» **WHAT NEEDS TO BE DONE**:
Rewrite the school information list below between "Information" and "Enrollment: 868 (2023–2024)", inclusive, swapping "Enrollment" for "Student body".

» **SOURCE DOCUMENT**:
☆ ☆ ☆
Location
- 700 North Second Street South St. Paul, Minnesota 55075 United States 44°53′34″N 93°02′32″W﻿ / ﻿44.8928°N 93.0421°W

Information
- Other name: South St. Paul High School
- Type: Public high school
- School district: South St. Paul Public Schools
- NCES School ID: 273327001456
- Principal: MS:Leah Bourg HS: Chuck Ochocki
- Teaching staff: 45.12 (on an FTE basis)
- Grades: 6–12
- Enrollment: 868 (2023–2024)
- Student to teacher ratio: 19.24
- Colors: Maroon and white
- Athletics conference: Metro East Conference
- Mascot: Sir Loin
- Nickname: Packers
- Yearbook: Kaposian
- Website: MS middleschool.sspps.org HS highschool.sspps.org
- Rivals: Simley High School, Tartan High School

= South St. Paul Secondary =

South St. Paul Secondary (also known as South St. Paul High School) is a public high school in South St. Paul, Minnesota, United States. It is part of the South St. Paul Public Schools district, it is a participant of the International Baccalaureate Diploma Program in grades 11 and 12 after moving away from the IB World Schools in 2023.
☆ ☆ ☆
» **THE DATA**:
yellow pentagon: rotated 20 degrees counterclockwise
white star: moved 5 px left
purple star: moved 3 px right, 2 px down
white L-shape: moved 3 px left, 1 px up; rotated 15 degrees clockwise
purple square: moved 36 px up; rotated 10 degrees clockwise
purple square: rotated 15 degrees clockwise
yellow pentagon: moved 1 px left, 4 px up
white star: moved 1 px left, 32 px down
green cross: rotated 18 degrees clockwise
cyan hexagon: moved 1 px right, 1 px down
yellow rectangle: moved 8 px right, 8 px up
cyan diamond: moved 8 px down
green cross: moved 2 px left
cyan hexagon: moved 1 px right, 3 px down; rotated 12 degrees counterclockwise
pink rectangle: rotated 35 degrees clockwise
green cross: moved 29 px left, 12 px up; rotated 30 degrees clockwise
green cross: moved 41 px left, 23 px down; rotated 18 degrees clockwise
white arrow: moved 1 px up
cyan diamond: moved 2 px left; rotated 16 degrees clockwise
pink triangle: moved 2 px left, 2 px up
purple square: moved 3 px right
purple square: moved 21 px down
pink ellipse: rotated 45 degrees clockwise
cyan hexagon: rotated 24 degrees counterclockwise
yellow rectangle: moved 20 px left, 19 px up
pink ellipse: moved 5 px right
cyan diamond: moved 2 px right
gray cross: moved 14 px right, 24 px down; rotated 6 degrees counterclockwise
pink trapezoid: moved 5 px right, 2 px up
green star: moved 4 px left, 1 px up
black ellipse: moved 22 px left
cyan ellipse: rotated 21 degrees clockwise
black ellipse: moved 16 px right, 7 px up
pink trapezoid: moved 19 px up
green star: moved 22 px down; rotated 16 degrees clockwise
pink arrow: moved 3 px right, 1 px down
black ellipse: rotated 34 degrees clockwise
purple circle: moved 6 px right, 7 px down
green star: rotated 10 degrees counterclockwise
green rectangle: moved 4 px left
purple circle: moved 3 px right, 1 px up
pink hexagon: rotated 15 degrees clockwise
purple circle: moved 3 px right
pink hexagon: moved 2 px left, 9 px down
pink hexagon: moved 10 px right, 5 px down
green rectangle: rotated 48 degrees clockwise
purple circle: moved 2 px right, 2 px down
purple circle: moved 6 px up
☆ ☆ ☆
» **COMPLETED TASK**:
Information
- Other name: South St. Paul High School
- Type: Public high school
- School district: South St. Paul Public Schools
- NCES School ID: 273327001456
- Principal: MS:Leah Bourg HS: Chuck Ochocki
- Teaching staff: 45.12 (on an FTE basis)
- Grades: 6–12
- Student body: 868 (2023–2024)